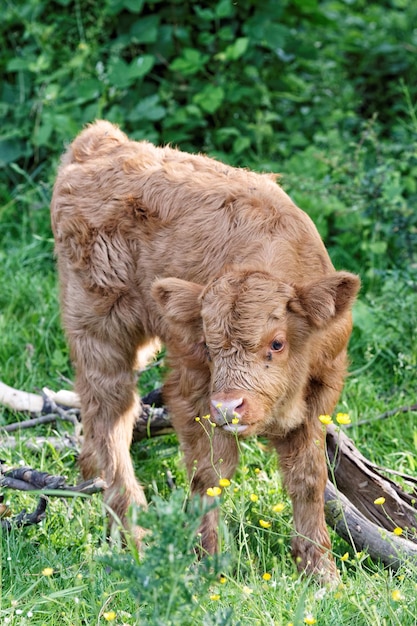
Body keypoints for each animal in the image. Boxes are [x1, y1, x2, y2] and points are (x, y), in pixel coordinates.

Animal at [51, 120, 358, 580]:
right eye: (210, 348)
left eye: (277, 342)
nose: (230, 407)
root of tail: (100, 143)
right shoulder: (191, 385)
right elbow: (211, 473)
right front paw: (209, 562)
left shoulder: (323, 388)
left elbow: (308, 478)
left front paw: (320, 570)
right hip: (99, 332)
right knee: (111, 421)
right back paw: (136, 537)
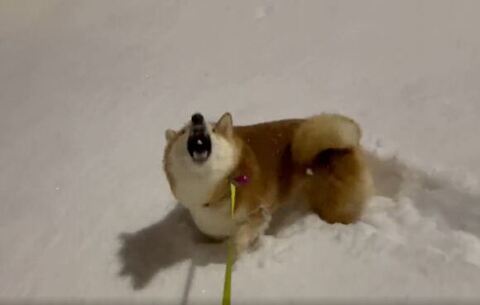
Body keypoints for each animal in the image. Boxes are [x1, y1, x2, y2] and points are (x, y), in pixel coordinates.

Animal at [163, 113, 374, 253]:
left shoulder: (258, 213)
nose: (197, 117)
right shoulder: (213, 230)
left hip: (334, 206)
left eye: (212, 129)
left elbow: (241, 236)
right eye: (184, 131)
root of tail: (345, 144)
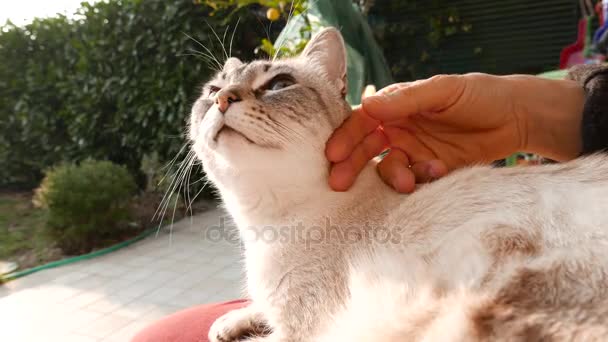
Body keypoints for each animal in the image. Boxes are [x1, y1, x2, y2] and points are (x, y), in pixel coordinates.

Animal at [188, 28, 608, 340]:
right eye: (212, 92)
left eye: (278, 84)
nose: (224, 99)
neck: (262, 225)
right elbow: (255, 307)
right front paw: (227, 323)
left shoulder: (301, 330)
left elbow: (267, 328)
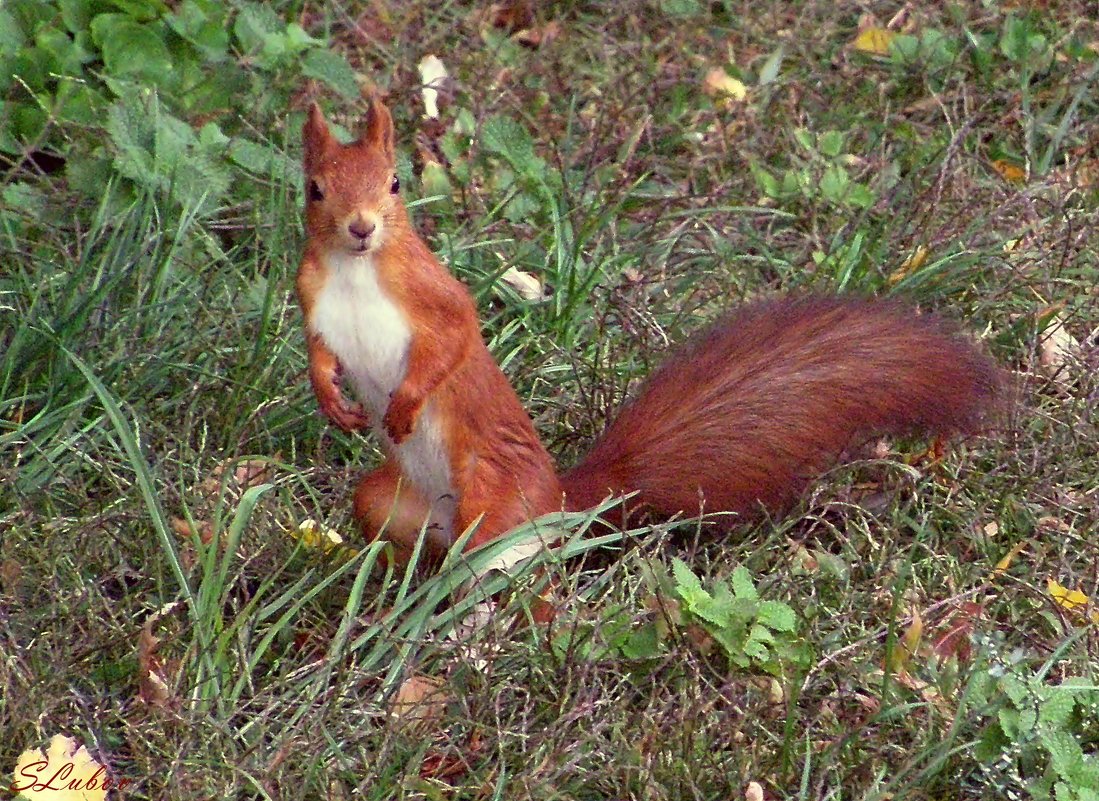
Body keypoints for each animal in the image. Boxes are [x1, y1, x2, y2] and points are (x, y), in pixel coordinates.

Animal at [296, 96, 1002, 566]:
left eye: (395, 182)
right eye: (314, 189)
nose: (361, 227)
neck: (358, 272)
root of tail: (559, 501)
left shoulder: (436, 296)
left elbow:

**********

> _Task item_: Go line by line through the records and copy those that contain the word "elbow".

> _Written answer_:
right elbow: (211, 473)
left elbow: (308, 478)
left elbow: (241, 236)
right elbow: (255, 307)
left elbow: (267, 328)
left elbow:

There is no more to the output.